Immunisations are a nerve-wracking experience for a parent.
Our little ones rarely know what is coming when they are babies, but we do. We are a bundle of nerves and anxious anticipation for them as they watch the nurse. Fast forward a few years and while the memories of their sad faces are still burned in our minds, they are now five and a bit savvier as the boosters come rolling around in junior infants. They may put up a bit of a fight if their fears take over.
Between four and five years old, they will be offered booster doses from an HSE doctor or nurse for some of the vaccines they received as part of the primary childhood immunisation schedule as a baby. These boosters protect against diseases including the 4 in 1 booster protecting against diphtheria, polio, tetanus and whooping cough (pertussis), and a second dose of MMR vaccine protecting against measles, mumps and rubella.

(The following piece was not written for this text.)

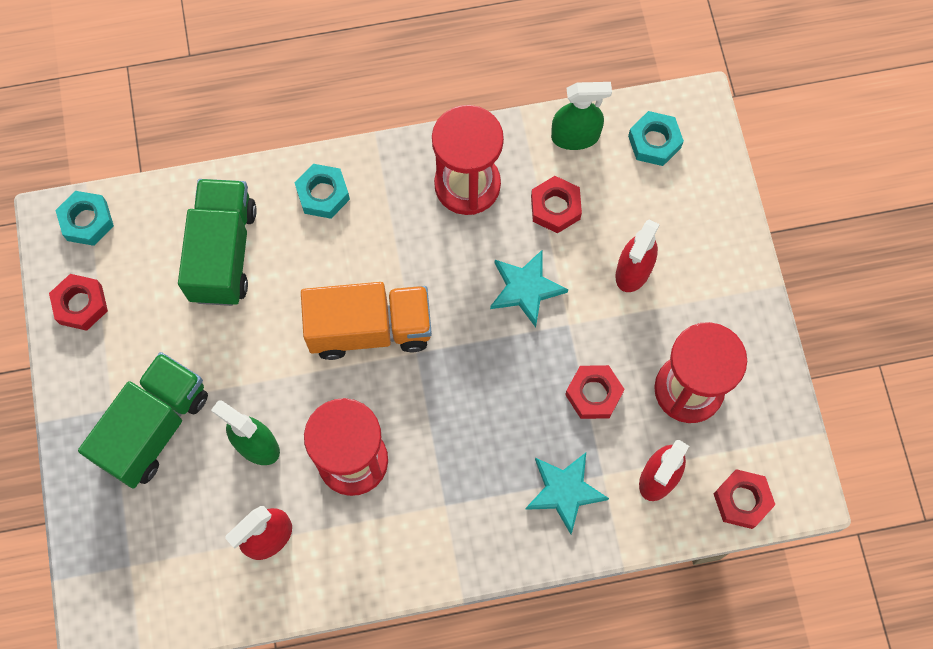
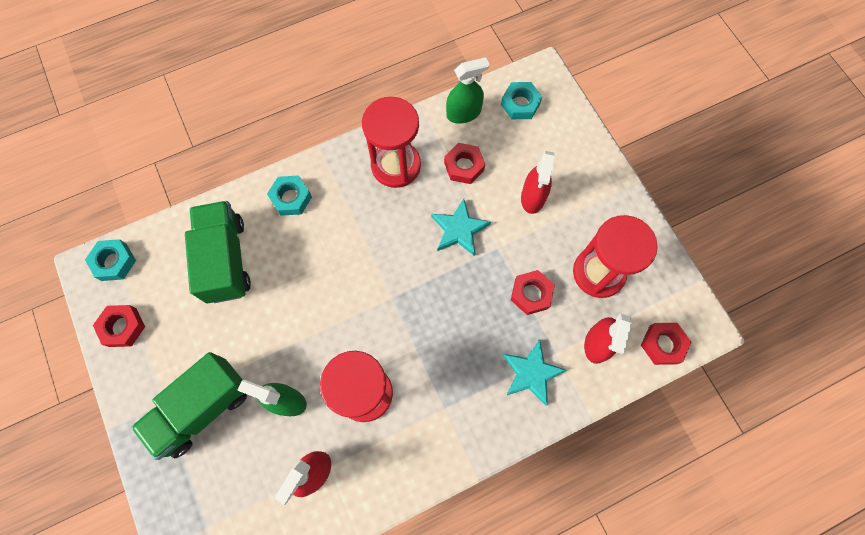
camera: 15 degrees left, 0 degrees up
green truck [78,352,208,488] -> green truck turned 150 degrees counterclockwise [131,352,247,460]
orange truck [301,282,432,360] -> none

Many children of this age find boosters to be a pain-free experience, with a little anxiousness as to what to expect. But it can be a scary moment especially if the needle is caught sight of. Often, we build these experiences up in our minds but there are ways we can ease the nerves of our children before this round of vaccines.

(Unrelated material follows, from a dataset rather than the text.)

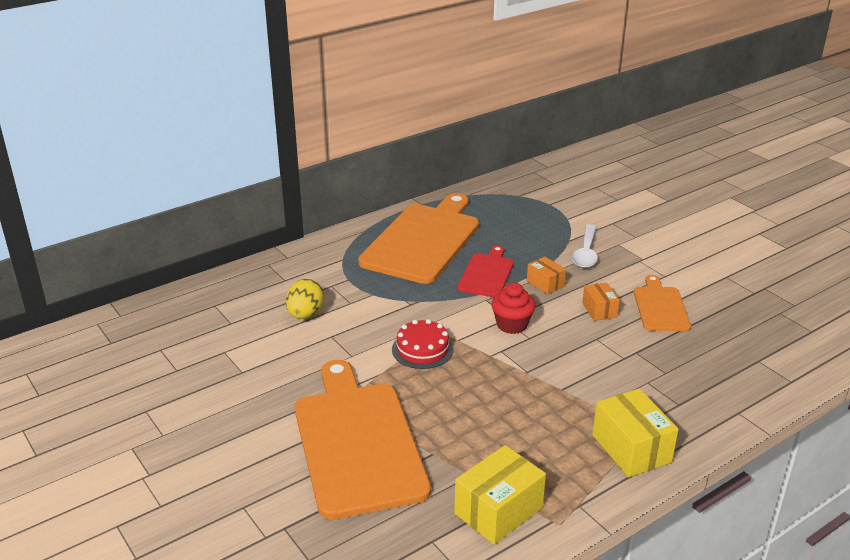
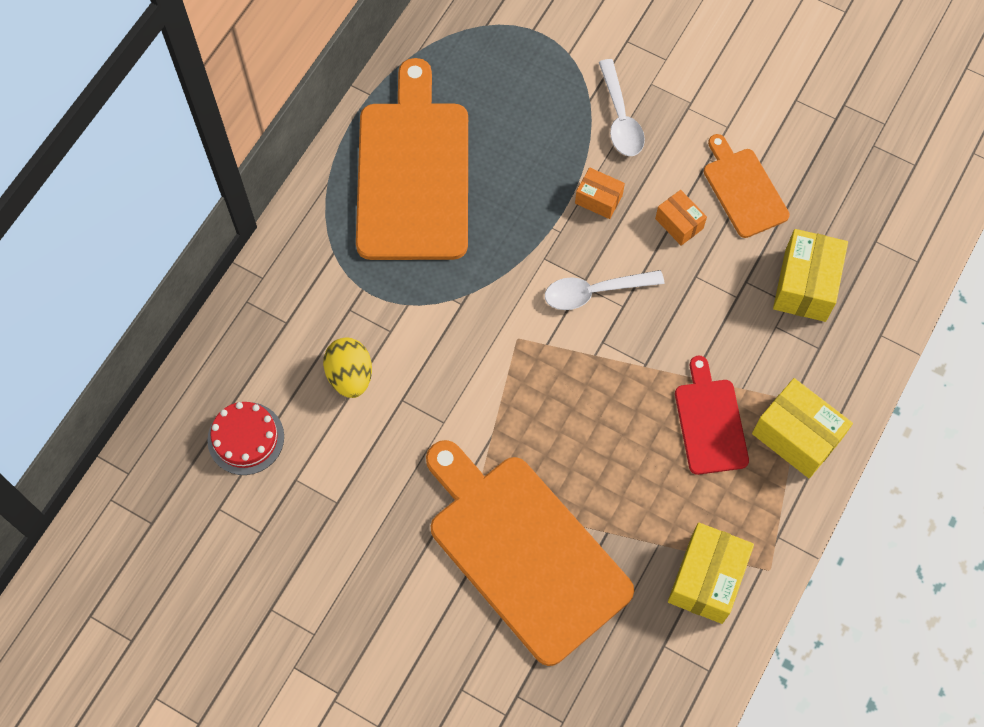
camera: 25 degrees left, 35 degrees up
red cake [392,319,454,369] -> red cake moved to [207,402,284,475]
red cutting board [457,245,514,297] -> red cutting board moved to [675,356,749,475]
red cupcake [491,283,536,334] -> white spoon [545,270,664,310]
none -> yellow box [773,229,848,322]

How to calm your child's nerves before immunisation.
Preparation is key.
Surprising your child with an injection during the school day is never the best approach. Preparing them for what will happen takes away the worry of the unknown and gives them a head start before their name is called. They are unlikely to suffer any kind of long-term emotional effect from these injections once they are well prepared.
Talk to them.
Explain to your child in a calm and matter-of-fact way what will happen. Discuss with them the importance of immunisations and how they will keep them healthy. Get them involved by playing doctor and demonstrate on their favourite toy.

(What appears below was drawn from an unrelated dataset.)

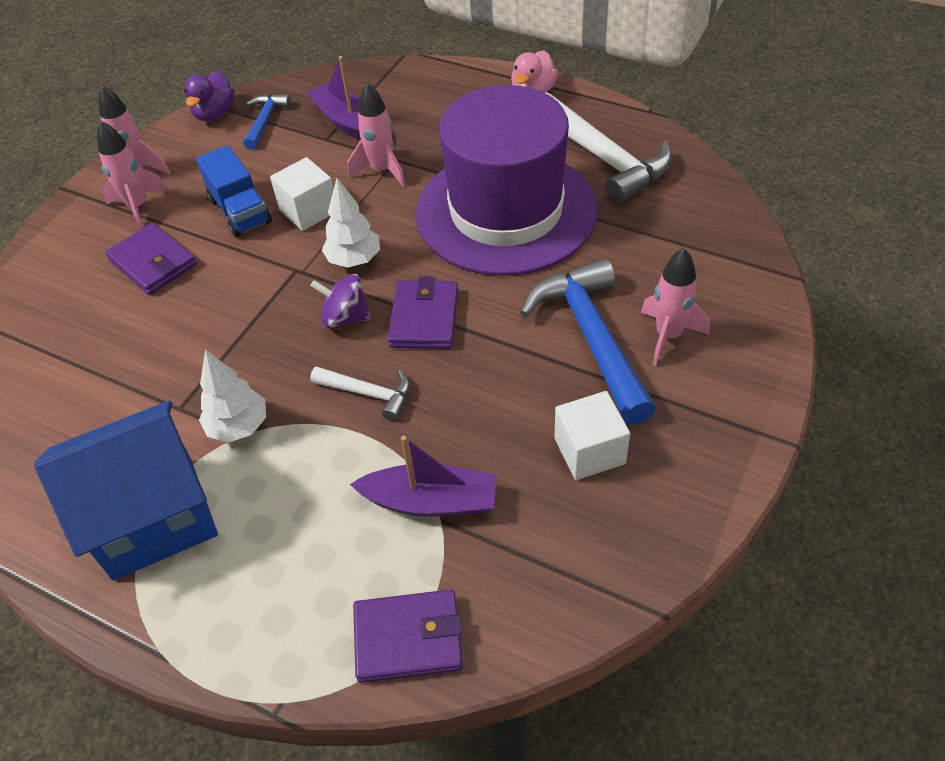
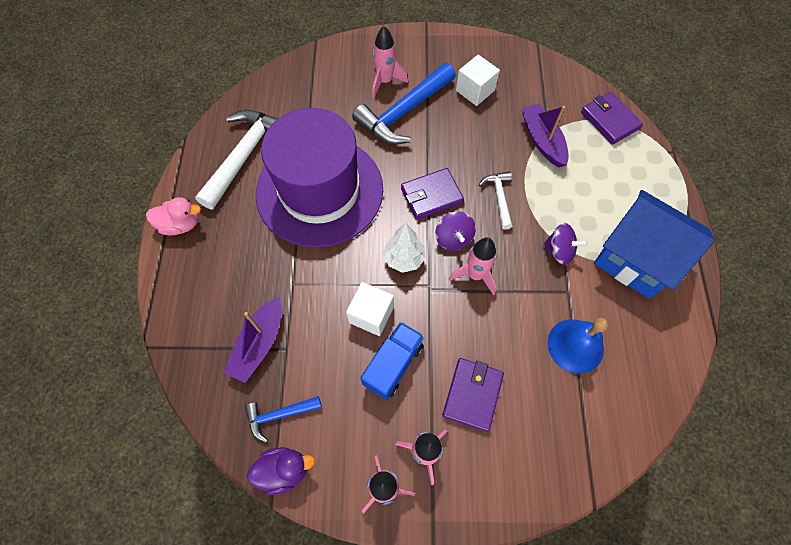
camera: 120 degrees left, 15 degrees up
white tree [199,350,266,442] -> purple spinning top [542,223,588,265]
pink rocket [347,82,406,187] -> pink rocket moved to [449,238,497,296]
none -> blue bell [547,318,609,374]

Answer their questions honestly. Reassure them that it may hurt a little and that it’s ok to cry.
It’s vital for us to stay calm and avoid showing our own worries or concerns. If we are upset, or anxious, our children will pick up on these feelings and naturally worry or fear the situation also. If you have a fear of needles, it’s important to avoid passing on this fear to your child.
Lots of praise and hugs.
Afterwards, you will find it hard not to give your child lots of praise for being so brave and strong. A reward never goes wrong in this kind of situation!